The World’s Most Advanced AI Wrote a Scarily Coherent Book on God, Aliens, & More
GPT-3 is the most advanced autoregressive language model in the world. To keep it simple, that means it’s very, very good at predicting the next word in a sentence.
However, in the process of predicting words, the sophisticated technology that underlies the model also allows it to engage in surprisingly emergent behavior.
For example, take a look at this paragraph:
Living a Meaningful Life, Keep Up
This was entirely written by GPT-3 on the subject of the meaning of life. There’s no editing or trickery here — it is the raw output of the model after being primed on a similar subject.
The text generation doesn’t stop there, by the way. There’s an entire chapter with similarly lucid and interesting thoughts, and that chapter is just one of eleven chapters in a new, 68-page book written entirely by AI.
Keep Up is as fascinating as it is provocative. The book was written in not days, weeks, or months, but hours. It features surprisingly cogent predictions of the future, and provides suggestions on things we can do to improve human outcomes. It also discusses some of the darker aspects of human society — suicide, murder, and more.
Considering that the capacity for complex language is one of the main differentiators between man and animal, and is also one of the key ways that we define the members of our species as, you know, our species — what will happen when sufficiently advanced language models are developed that can write, speak, and think better than we can?

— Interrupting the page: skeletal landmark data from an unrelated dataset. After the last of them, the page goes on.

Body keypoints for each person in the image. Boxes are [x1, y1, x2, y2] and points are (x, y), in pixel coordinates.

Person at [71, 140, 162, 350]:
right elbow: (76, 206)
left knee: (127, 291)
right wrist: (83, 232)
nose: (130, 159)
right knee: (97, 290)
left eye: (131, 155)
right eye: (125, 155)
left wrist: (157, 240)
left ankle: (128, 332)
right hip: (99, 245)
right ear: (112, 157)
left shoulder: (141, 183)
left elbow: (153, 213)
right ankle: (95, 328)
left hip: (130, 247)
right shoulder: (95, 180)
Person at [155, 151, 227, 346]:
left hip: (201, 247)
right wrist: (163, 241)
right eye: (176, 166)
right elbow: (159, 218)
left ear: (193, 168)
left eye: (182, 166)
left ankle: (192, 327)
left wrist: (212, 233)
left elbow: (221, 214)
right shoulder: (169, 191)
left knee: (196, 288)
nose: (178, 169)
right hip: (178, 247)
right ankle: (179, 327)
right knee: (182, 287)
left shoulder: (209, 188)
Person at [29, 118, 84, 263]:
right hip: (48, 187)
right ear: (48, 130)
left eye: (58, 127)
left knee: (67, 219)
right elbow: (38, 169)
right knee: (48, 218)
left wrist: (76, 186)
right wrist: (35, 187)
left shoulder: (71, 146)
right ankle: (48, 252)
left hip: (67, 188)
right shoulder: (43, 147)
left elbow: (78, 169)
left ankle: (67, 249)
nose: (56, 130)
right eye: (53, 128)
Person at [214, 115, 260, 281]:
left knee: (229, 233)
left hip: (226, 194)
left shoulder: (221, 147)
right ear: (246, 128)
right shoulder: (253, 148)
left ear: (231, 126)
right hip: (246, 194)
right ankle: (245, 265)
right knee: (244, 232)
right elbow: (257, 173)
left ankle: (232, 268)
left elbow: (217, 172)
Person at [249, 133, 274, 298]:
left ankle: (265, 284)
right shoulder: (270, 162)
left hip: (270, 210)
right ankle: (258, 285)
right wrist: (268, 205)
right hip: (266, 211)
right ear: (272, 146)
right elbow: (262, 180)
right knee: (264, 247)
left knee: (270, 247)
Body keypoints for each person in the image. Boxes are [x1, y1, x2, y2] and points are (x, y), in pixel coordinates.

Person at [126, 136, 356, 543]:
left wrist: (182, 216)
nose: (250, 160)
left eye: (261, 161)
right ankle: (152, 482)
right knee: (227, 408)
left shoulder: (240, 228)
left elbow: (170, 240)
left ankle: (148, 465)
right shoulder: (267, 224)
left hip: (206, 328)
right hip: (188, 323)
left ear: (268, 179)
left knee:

What will schoolteachers do? Authors? Salespeople? How will the landscape of dating apps, education, and policy change when artificial intelligences are better at engaging with human beings than human beings are?
Many will draw simple parallels to the industrial and agricultural revolutions, saying that ‘it’s true that old jobs will be discarded, but new, better jobs that depend on new technology will be created’, and I think that’s true to a point.
But if Keep Up is anything to go by, AI is fast approaching our own capacity of human effectiveness. Many sections of that book were better than most works I could produce in days, and it likely took the algorithm just a few minutes.
When it breaches the human threshold, it will literally be better than us at every economically valuable task, from reading, to writing, to strategizing, to selling — and it makes one wonder whether we’ll soon be needed for anything.
It’s a scary proposition, and one that (unfortunately) we don’t yet have the answer for. Perhaps we should ask GPT-3, and see what it comes up with.